Évidemment, après la trilogie que David Goyer et Christopher Nolan ont récemment consacrée au Chevalier noir au cinéma, l’idée d’une déclinaison « réaliste » des aventures de Batman telle que la propose Gotham Central a un air de déjà-vu. La série a néanmoins été entamée en 2002 (soit 3 ans avant Batman begins), et s’inscrit dans une approche du personnage amorcée dès 1987 avec Batman : année un, le chef d’œuvre de Frank Miller et David Mazzucchelli, republié ces jours-ci dans une superbe édition en noir et blanc à l’occasion des 75 ans du super-héros. Une autre filiation saute immédiatement aux yeux dans Gotham Central : les feuilletons relatant le quotidien d’une équipe de policiers en civil, sous-genre inauguré et immédiatement porté à un degré d’excellence dans le champ littéraire par Ed McBain, puis décliné par Steven Bochco dans celui de la télévision (Hill Street Blues, NYPD Blue).
Gotham Central part en effet d’une idée géniale, celle de relater le quotidien des policiers du Gotham City Police Department, et plus précisément de ceux du service des « crimes majeurs », la garde prétorienne de Jim Gordon, l’allié policier de Batman. Gordon n’apparaît que brièvement ici, puisque Gotham Central s’inscrit dans la « continuité » des aventures de Batman au moment où l’incorruptible commissaire vient de prendre sa retraite, mais il s’agit là d’un détail qui n’empêche pas les lecteurs non habitués aux subtilités de la longue histoire du super-héros (régulièrement « rebootée ») de se plonger dans la série. Celle-ci est composée au total de 15 histoires (3 dans ce premier volume), chacune plus particulièrement focalisée à la fois sur tel ou tel membre de l’équipe de policiers et sur l’un ou l’autre des « vilains » issus du Panthéon des adversaires de Batman – ici Mr Freeze, Firebug et Double face. Le Chevalier noir ne fait quant à lui que des apparitions sporadiques, très habilement mises en images par les auteurs, épousant pour cela le point de vue des policiers. Ces derniers ne font qu’apercevoir de loin les coups d’éclat du justicier, ou échangent parfois des bribes de dialogue avec lui avant qu’il ne disparaisse dans la nuit sans prévenir – comme à son habitude. Plus globalement, la rareté des apparitions de Batman et de ses adversaires, qui eux non plus ne se laissent pas facilement surprendre, donne à chacune d’entre elles une charge émotionnelle absente de le plupart des comics de super-héros, où le héros, bien au contraire, parade complaisamment à longueur de pages.

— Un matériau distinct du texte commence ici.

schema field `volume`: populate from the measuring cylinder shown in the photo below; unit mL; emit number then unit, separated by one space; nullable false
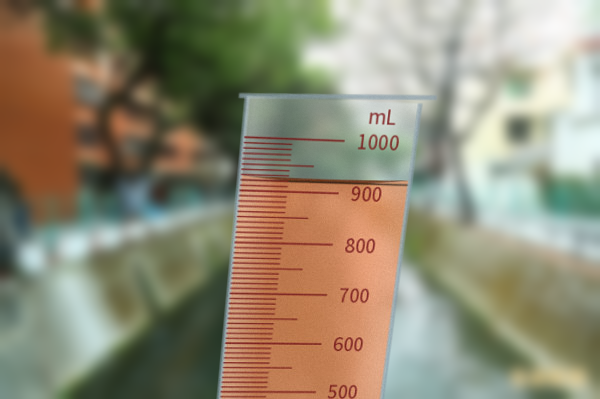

La plupart des récits indépendants qui composent la série sont donc avant tout consacrés aux laborieuses investigations de la police de Gotham, la rencontre avec le super-vilain n’étant en général que la conséquence d’une enquête au départ banale. Le point fort de Gotham Central est à n’en pas douter, comme l’exprime en préface l’écrivain de polars Lawrence Block, le mélange de l’ordinaire (le travail de la police dans une mégapole qui s’apparente à New York) et de l’extraordinaire (l’univers des super-héros) – mélange rarement aussi harmonieux qu’ici. Deux des meilleurs scénaristes de comics d’aujourd’hui, Brubaker et Rucka, sont aux commandes de la série, cosignant la première histoire puis alternant sur les suivantes. Certains récits auraient peut-être mérité d’être raccourcis, notamment le troisième de ce volume, paradoxalement le plus connu (il révèle l’homosexualité de l’un des personnages principaux), mais peut-être le plus faible d’un point de vue scénaristique – il se réfère en outre à des événements survenus au cours de précédentes aventures de Batman, ce qui peut déconcerter le lecteur non-averti. Mais c’est bien là le seul défaut que l’on peut trouver à l’écriture des auteurs, qui ont en outre trouvé pour le dessin un parfait allié en la personne de Michael Lark. À mi-chemin entre l’esthétique très stylisée de Mazzucchelli et une approche plus photo-réaliste, le trait de Lark permet finement de traduire les expressions faciales des personnages, et son travail sur la physionomie des super-vilains mérite d’être particulièrement salué. Il conserve en effet leur aspect grotesque tout en les dotant d’un supplément d’âme qui contribue grandement à l’ancrage réaliste de cette série – laquelle mérite amplement une séance de rattrapage.